* _QUOTED PASSAGE_:
--- START ---

# meet Ziva



## karen pearce (Nov 1, 2011)

I would like you all to meet Ziva,she is approx 4 years old. She was advertised on Preloved to be rehomed as owners were relocating. I emailed,made arrangement to go see her,as she was local. When we went to see her,she was petrified,running from one end of kitchen to other,tail right under her.We decided we were going to have her,but we had to wait,as she had pups,so owner wanted to wait till they were all gone.2 weeks later,and we picked her up on saturday 2nd feb. This little dog has had a rough start to her life,we are going to give her all the love she deserve. If you want to ask me about her please ask,i will try and answer.


----------



## Nanci (Mar 1, 2012)

Oh Karen . . . what a lovely story!!! She is a little doll!! So glad you decited to keep her! Now you have 3 girls?? Is she seeming less skidish now?? She looks perfectly at home to me!!


----------



## flowerchild (Mar 21, 2012)

Ziva is beautiful, and a very lucky girl, now.


----------



## karen pearce (Nov 1, 2011)

Nanci we have 4 poo,s. She has settled in so well,had a check up at vets today,she is fine,but has luxating patella in her left knee,and is overweight,but fine.She is a toy poodle x cockapoo,so an F1b.My girls have taken her to their hearts,its as if they know she has been unhappy.


----------



## wilfiboy (Sep 18, 2010)

She is such a lucky girl Karen, and I'm sure will come on leaps and bounds with your girls to show her the way.xx


----------



## wellerfeller (Jul 12, 2011)

Little Ziva had fallen on her feet! Well done you, I hope she settles quickly.
Did the owners just have her to have pups from her?? Poor thing.


----------



## DB1 (Jan 20, 2012)

I was wondering the same as Karen, she will have a lovely life now, she is lucky to have found you.


----------



## Marzi (Sep 17, 2012)

Lucky Ziva to end up at home with you...


----------



## RachelJ (Oct 5, 2012)

Aw this is lovely - after watching animal rescue today and some awful stories it's so nice to hear of this! Sounds like Ziva has already settled in nicely & is very loved  x


----------



## karen pearce (Nov 1, 2011)

Yes the previous owner had her from april 2011,and had 2 litters from her.I will be having her spayed in the next 4/6 weeks,when she is completly settled.


----------



## dmgalley (Aug 19, 2012)

She is so cute. I love her. I wish we had something like preloved here. I would love to rehome a cockapoo.


----------



## wilfiboy (Sep 18, 2010)

Did she live in the house Karen ?? Just with you saying how nervous she was, did you see the pups ? x


----------



## Cat 53 (Aug 26, 2012)

She looks a little beauty. Here is to a happy life for her with you and her cockerpoo family.

--- END ---

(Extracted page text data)
--- START ---

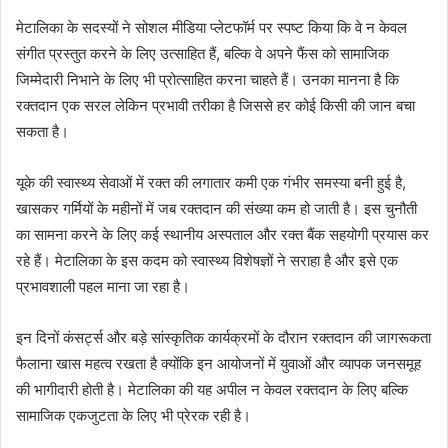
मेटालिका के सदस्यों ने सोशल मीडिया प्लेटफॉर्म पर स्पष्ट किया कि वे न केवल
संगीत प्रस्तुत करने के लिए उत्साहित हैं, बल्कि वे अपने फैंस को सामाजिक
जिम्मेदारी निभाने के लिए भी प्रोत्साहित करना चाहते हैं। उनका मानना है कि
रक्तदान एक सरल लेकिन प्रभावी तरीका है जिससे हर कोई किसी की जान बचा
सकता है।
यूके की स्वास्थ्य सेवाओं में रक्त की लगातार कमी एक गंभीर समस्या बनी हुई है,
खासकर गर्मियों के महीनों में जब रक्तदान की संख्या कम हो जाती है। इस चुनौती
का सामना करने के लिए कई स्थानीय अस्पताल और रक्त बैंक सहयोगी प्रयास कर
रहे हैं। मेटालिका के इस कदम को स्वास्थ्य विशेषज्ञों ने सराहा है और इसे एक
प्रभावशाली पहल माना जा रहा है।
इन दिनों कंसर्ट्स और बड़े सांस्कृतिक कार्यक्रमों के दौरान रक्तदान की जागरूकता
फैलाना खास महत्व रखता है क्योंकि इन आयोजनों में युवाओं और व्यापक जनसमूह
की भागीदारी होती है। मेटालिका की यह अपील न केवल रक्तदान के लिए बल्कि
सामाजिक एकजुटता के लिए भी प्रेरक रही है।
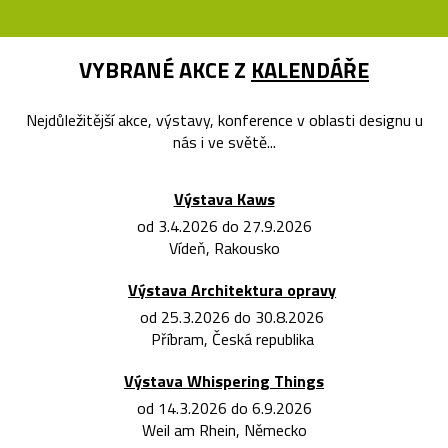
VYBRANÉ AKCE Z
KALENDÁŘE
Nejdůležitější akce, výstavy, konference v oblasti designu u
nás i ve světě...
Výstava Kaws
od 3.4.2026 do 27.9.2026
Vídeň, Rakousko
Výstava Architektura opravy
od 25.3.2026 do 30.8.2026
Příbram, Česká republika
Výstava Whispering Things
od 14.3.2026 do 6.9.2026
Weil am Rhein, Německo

--- END ---
--- START ---

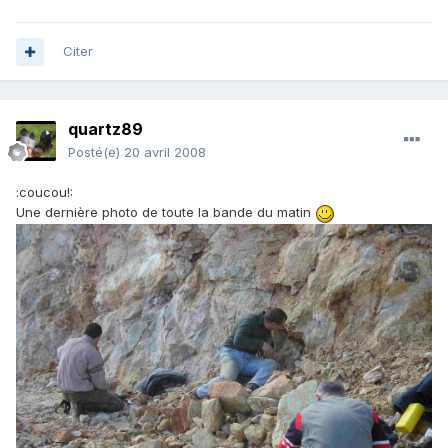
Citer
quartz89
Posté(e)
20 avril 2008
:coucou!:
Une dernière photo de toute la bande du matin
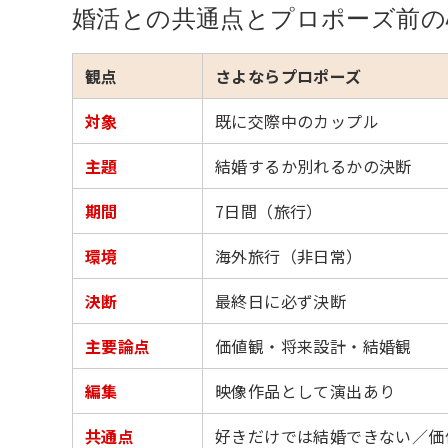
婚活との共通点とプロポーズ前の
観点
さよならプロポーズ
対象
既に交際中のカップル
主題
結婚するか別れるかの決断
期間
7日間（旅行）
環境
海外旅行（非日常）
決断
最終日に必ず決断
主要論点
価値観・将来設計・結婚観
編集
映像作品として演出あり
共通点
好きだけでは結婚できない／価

--- END ---

* _ACTIVITY A_:
Answer these questions from the forum thread about Ziva:
(i) About how old is Ziva said to be?
(ii) How many poos does Karen say she has?
(iii) From what month and year did the previous owner have Ziva, and how many litters did that owner get from her?
* _ACTIVITY B_: In the forum thread about Ziva, list every username whose post header shows a date in 2012.
* _ACTIVITY C_: Write the next post in the forum thread about Ziva, following on from the last one.

* _WRITTEN ANSWER A_:
(i) Approximately 4 years old.
(ii) Four.
(iii) From April 2011, with 2 litters.

* _WRITTEN ANSWER B_:
Nanci
flowerchild
DB1
Marzi
RachelJ
dmgalley
Cat 53

* _WRITTEN ANSWER C_:
----------



## Tressa (Aug 31, 2010)

She looks so small in the first 2 pics She just looked so tiny to be a mum! She is absolutely lovely and it is such a shame she had a bad start, but it is good to know there are happy days ahead for her now. She is a wee sweetheart.


----------



## mandym (Jun 5, 2011)

She is absolutely gorgeous and so lucky to have you,what a wonderful forever home she has. xxx


----------



## Von (Nov 1, 2012)

Karen, so glad Ziva has found a loving home with you.


----------



## karen pearce (Nov 1, 2011)

No she was in the porch,adjoining the house,yes i saw the pups,they were chunky and seemed ok,hopefully they have all gone to good homes.


----------



## karen pearce (Nov 1, 2011)

She is tiny,only 12 inches to shoulder,her legs are tiny,then she has this big belly. She is on a diet now,and loving her raw food.


----------



## wilfiboy (Sep 18, 2010)

Lucky lucky girl, with a great future ahead, look forward to hearing about her new adventures x


----------



## RuthMill (Jun 30, 2012)

Lucky Ziva! Glad you've rescued her.


----------



## lady amanda (Nov 26, 2010)

dmgalley said:


> She is so cute. I love her. I wish we had something like preloved here. I would love to rehome a cockapoo.


check out petfinder.com


----------



## lady amanda (Nov 26, 2010)

I am happy you are giving her a home that she deserves and so glad your other girls love her


----------



## Jedicrazy (Apr 26, 2011)

She is such a sweetheart Karen, so pleased she is settling in nicely with your pack. She is a lucky girl to have been found by you.


----------



## JoJo (Mar 2, 2011)

Ziva .. is a lucky girl, with a bad start now behind her and a lovely family to care for her. I know you will love and care for her Karen and you know where I am if you need any support or advice xxx


----------



## colpa110 (Jul 5, 2011)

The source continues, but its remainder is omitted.